Re: Attempted summary of suspend-blockers LKML thread

From: david
Date: Mon Aug 02 2010 - 20:10:00 EST


On Mon, 2 Aug 2010, Paul E. McKenney wrote:

On Sun, Aug 01, 2010 at 10:06:34PM -0700, david@xxxxxxx wrote:
On Sun, 1 Aug 2010, Arjan van de Ven wrote:

I'm a little worried that this whole "I need to block suspend" is
temporary. Yes today there is silicon from ARM and Intel where suspend
is a heavy operation, yet at the same time it's not all THAT heavy
anymore.... at least on the Intel side it's good enough to use pretty
much all the time (when the screen is off for now, but that's a memory
controller issue more than anything else). I'm pretty sure the ARM guys
will not be far behind.

remember that this 'block suspend' is really 'block overriding the
fact that there are still runable processes and suspending anyway"

having it labeled as 'suspend blocker' or even 'wakelock' makes it
sound as if it blocks any attempt to suspend, and I'm not sure
that's what's really intended. Itsounds like the normal syspend
process would continue to work, just this 'ignore if these other
apps are busy' mode of operation would not work.

which makes me wonder, would it be possible to tell the normal idle
detection mechanism to ignore specific processes when deciding if it
should suspend or not? how about only considering processes in one
cgroup when deciding to suspend and ignoring all others?

Why not flesh this out and compare it to the draft requirements?
(I expect to be sending another version by end of day Pacific Time.)

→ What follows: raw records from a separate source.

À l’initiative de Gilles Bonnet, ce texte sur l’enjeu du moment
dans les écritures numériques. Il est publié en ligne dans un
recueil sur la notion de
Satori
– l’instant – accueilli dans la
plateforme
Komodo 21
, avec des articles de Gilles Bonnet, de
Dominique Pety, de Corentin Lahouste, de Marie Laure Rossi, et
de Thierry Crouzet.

The biggest issue I see right off-hand is that a straightforward
implementation of your idea would require moving processes from one
cgroup to another when acquiring or releasing a suspend blocker, which
from what I understand would be way to heavyweight. On the other hand,
if acquiring and releasing a suspend blocker does not move the process
from one cgroup to another, then you need something very like the
suspend-blocker mechanism to handle those processes that are permitted
to acquire suspend blockers, and which are thus not a member of the
cgroup in question.

That said, I did see some hint from the Android guys that it -might-
be possible to leverage cgroups in the way that you suggest might help
save power during times when suspend was blocked but (for example) the
screen was turned off. The idea would be to freeze the cgroup whenever
the screen blanked, even if suspend was blocked. The biggest issue
here is that any process that can hold a suspend blocker must never to
an unconditional wait on any process in this cgroup. Seems to me that
this should be possible in theory, but the devil would be in the details.

If I am misunderstanding your proposal, please enlighten me!

you are close, but I think what I'm proposing is actually simpler (assuming that the scheduler can be configured to generate the appropriate stats)

my thought was not to move applications between cgroups as they aquire/release the suspend-block lock, bur rather to say that any application that you would trust to get the suspend-block lock should be in cgroup A while all other applications are in cgroup B

when you are deciding if the system shoudl go to sleep because it is idle, ignore the activity of all applications in cgroup B

if cgroup A applications are busy, the system is not idle and should not suspend.

this requires that the applications in cgroup A actually go idle as opposed to simply releaseing the suspend-block lock, but it would mean that there are no application changes required for to move a system from the status "even if it's busy, go ahead ans suspend" to "this application is important, don't suspend if it's got work to do", it would just be classifying the application in one cgroup or the other.

This assumes that an application that you would trust to hold the suspend-block lock is going to be well behaved (if it isn't, how can you trust it to not grab the lock inappropriatly?)